## WHAT YOU HAVE TO DO
Could you retype all of the entries below word for word?
- Opening Delimiter -
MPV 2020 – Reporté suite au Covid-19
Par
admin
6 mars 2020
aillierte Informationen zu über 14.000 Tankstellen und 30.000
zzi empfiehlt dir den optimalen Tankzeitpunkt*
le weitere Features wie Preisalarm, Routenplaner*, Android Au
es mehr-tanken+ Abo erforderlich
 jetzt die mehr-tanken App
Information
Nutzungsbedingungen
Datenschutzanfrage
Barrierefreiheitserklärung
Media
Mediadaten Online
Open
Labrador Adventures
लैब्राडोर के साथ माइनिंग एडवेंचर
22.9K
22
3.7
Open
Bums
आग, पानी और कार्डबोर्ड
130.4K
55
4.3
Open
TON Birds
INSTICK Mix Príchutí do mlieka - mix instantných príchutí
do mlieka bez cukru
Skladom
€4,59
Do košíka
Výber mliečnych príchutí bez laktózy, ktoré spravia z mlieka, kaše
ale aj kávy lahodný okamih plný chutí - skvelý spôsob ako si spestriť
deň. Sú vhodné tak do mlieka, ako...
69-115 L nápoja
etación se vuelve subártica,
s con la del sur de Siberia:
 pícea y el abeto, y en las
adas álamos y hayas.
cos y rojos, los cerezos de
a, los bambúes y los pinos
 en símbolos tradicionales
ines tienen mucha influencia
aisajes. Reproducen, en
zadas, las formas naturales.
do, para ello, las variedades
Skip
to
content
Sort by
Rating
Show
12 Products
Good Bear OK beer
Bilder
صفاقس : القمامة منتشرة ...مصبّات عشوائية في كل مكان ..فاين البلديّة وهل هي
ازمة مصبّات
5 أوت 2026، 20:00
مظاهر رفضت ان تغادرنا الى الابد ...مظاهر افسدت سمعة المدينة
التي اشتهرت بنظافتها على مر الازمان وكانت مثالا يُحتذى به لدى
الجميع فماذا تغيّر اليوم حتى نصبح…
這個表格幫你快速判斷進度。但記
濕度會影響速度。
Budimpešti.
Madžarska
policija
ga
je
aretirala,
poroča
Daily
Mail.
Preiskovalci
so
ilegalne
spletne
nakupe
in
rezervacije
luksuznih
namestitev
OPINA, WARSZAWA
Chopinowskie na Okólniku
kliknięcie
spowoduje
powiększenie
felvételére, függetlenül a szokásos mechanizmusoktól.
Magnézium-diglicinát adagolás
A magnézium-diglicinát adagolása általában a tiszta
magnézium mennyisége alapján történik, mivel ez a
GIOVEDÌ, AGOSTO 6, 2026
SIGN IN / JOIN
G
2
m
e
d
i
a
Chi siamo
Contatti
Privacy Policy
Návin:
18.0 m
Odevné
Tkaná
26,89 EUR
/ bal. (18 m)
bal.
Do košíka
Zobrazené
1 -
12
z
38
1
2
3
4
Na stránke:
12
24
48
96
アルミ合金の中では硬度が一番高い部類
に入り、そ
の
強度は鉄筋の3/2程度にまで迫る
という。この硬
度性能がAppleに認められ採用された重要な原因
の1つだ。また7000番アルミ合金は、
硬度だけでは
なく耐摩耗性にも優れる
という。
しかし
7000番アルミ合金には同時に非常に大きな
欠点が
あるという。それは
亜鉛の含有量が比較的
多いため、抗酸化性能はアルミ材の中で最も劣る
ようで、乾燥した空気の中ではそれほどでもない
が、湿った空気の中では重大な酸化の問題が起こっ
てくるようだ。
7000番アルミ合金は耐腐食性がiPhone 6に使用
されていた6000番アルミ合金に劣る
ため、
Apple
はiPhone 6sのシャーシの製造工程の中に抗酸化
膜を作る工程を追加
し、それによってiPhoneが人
- Closing Delimiter -
## RESPONSE TO THE TASK
MPV 2020 – Reporté suite au Covid-19
Par
admin
6 mars 2020
aillierte Informationen zu über 14.000 Tankstellen und 30.000
zzi empfiehlt dir den optimalen Tankzeitpunkt*
le weitere Features wie Preisalarm, Routenplaner*, Android Au
es mehr-tanken+ Abo erforderlich
 jetzt die mehr-tanken App
Information
Nutzungsbedingungen
Datenschutzanfrage
Barrierefreiheitserklärung
Media
Mediadaten Online
Open
Labrador Adventures
लैब्राडोर के साथ माइनिंग एडवेंचर
22.9K
22
3.7
Open
Bums
आग, पानी और कार्डबोर्ड
130.4K
55
4.3
Open
TON Birds
INSTICK Mix Príchutí do mlieka - mix instantných príchutí
do mlieka bez cukru
Skladom
€4,59
Do košíka
Výber mliečnych príchutí bez laktózy, ktoré spravia z mlieka, kaše
ale aj kávy lahodný okamih plný chutí - skvelý spôsob ako si spestriť
deň. Sú vhodné tak do mlieka, ako...
69-115 L nápoja
etación se vuelve subártica,
s con la del sur de Siberia:
 pícea y el abeto, y en las
adas álamos y hayas.
cos y rojos, los cerezos de
a, los bambúes y los pinos
 en símbolos tradicionales
ines tienen mucha influencia
aisajes. Reproducen, en
zadas, las formas naturales.
do, para ello, las variedades
Skip
to
content
Sort by
Rating
Show
12 Products
Good Bear OK beer
Bilder
صفاقس : القمامة منتشرة ...مصبّات عشوائية في كل مكان ..فاين البلديّة وهل هي
ازمة مصبّات
5 أوت 2026، 20:00
مظاهر رفضت ان تغادرنا الى الابد ...مظاهر افسدت سمعة المدينة
التي اشتهرت بنظافتها على مر الازمان وكانت مثالا يُحتذى به لدى
الجميع فماذا تغيّر اليوم حتى نصبح…
這個表格幫你快速判斷進度。但記
濕度會影響速度。
Budimpešti.
Madžarska
policija
ga
je
aretirala,
poroča
Daily
Mail.
Preiskovalci
so
ilegalne
spletne
nakupe
in
rezervacije
luksuznih
namestitev
OPINA, WARSZAWA
Chopinowskie na Okólniku
kliknięcie
spowoduje
powiększenie
felvételére, függetlenül a szokásos mechanizmusoktól.
Magnézium-diglicinát adagolás
A magnézium-diglicinát adagolása általában a tiszta
magnézium mennyisége alapján történik, mivel ez a
GIOVEDÌ, AGOSTO 6, 2026
SIGN IN / JOIN
G
2
m
e
d
i
a
Chi siamo
Contatti
Privacy Policy
Návin:
18.0 m
Odevné
Tkaná
26,89 EUR
/ bal. (18 m)
bal.
Do košíka
Zobrazené
1 -
12
z
38
1
2
3
4
Na stránke:
12
24
48
96
アルミ合金の中では硬度が一番高い部類
に入り、そ
の
強度は鉄筋の3/2程度にまで迫る
という。この硬
度性能がAppleに認められ採用された重要な原因
の1つだ。また7000番アルミ合金は、
硬度だけでは
なく耐摩耗性にも優れる
という。
しかし
7000番アルミ合金には同時に非常に大きな
欠点が
あるという。それは
亜鉛の含有量が比較的
多いため、抗酸化性能はアルミ材の中で最も劣る
ようで、乾燥した空気の中ではそれほどでもない
が、湿った空気の中では重大な酸化の問題が起こっ
てくるようだ。
7000番アルミ合金は耐腐食性がiPhone 6に使用
されていた6000番アルミ合金に劣る
ため、
Apple
はiPhone 6sのシャーシの製造工程の中に抗酸化
膜を作る工程を追加
し、それによってiPhoneが人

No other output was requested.